Coastline borders present huge security challenges for the border community. With dramatically varied terrain from mountains and cliffs to beaches and swamps. There are estimated to be 1.16 million kilometres of extended coastline globally, with multiple million lonely bays, inlets, estuaries and Islands that can all be exploited by terrorists, illegal migrants, drug and arms smugglers, human traffickers and organised crime.
The number of ways bad actors can penetrate our borders is also increasing. In addition to the more commonly used methods of smuggling people, drugs and contraband, such as commercial shipping, ferries, pleasure craft, speedboats and light aircraft. In the US in particular, there has been an increase in the numbers of submersibles and semi-submersibles being used to smuggle drugs. Indeed, it was recently reported that the first ‘detected’ drug carrying submersible has reached Europe from South America. Making submersibles not just a regional problem, but a global border threat.

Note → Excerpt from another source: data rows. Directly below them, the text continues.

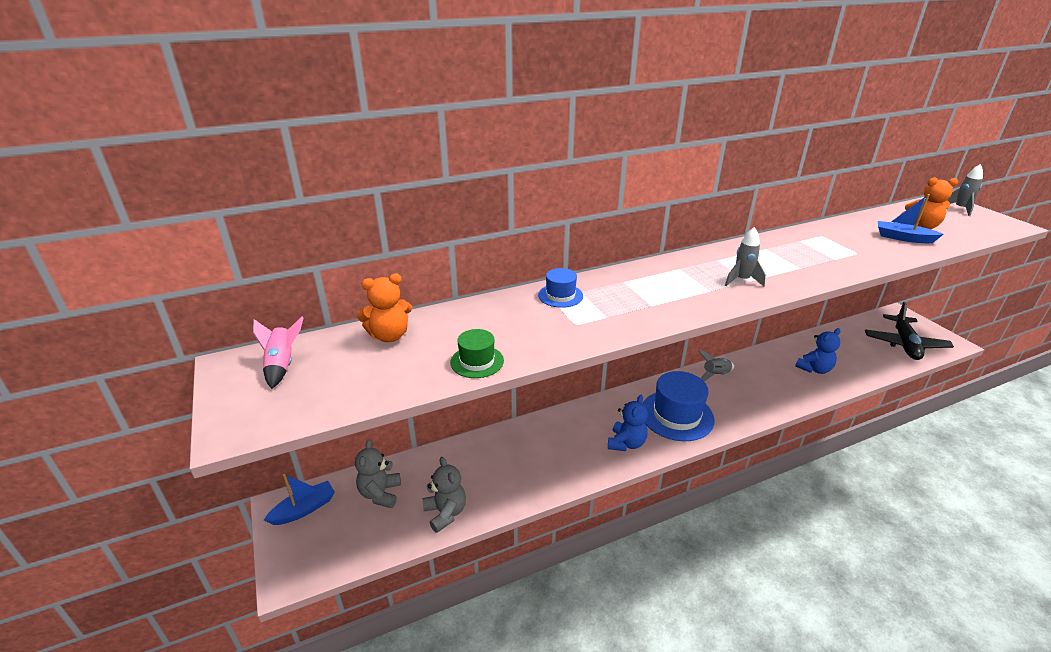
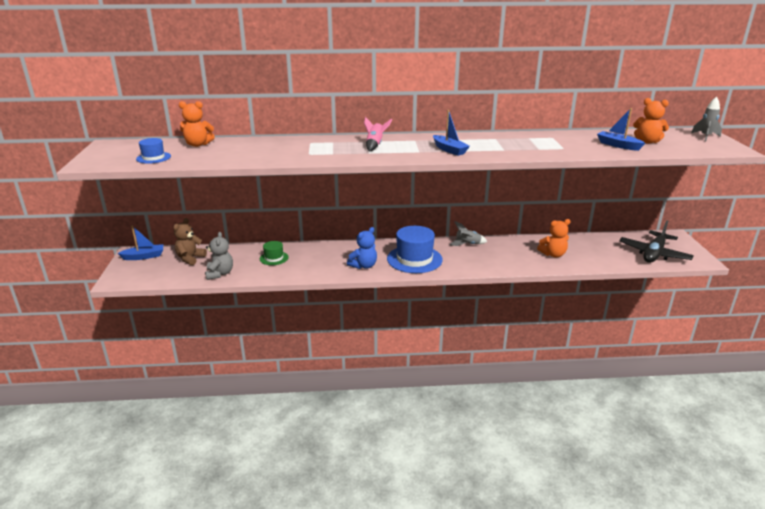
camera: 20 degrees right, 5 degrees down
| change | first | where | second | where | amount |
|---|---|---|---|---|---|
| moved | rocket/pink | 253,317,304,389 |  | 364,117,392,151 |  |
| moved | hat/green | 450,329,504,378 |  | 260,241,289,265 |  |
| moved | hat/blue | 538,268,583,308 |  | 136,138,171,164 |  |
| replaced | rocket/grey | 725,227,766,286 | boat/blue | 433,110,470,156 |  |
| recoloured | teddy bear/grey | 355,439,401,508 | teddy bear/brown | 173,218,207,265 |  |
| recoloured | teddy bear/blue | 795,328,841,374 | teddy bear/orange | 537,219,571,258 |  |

Also, below the surface, swimmers and scuba divers, with or without diver propulsion vehicles, remain a constant threat, and increasingly capable commercially available unmanned underwater vehicles are a rapidly emerging threat to the integrity of our borders.
And last but not least, drones are probably the most significant emerging threat. Cheap, easy to operate, readily available and with ever greater payload capacity, drones are a major concern going forward.
Whether it is securing littoral borders against terrorists, people traffickers or smugglers, the challenge is truly three dimensional!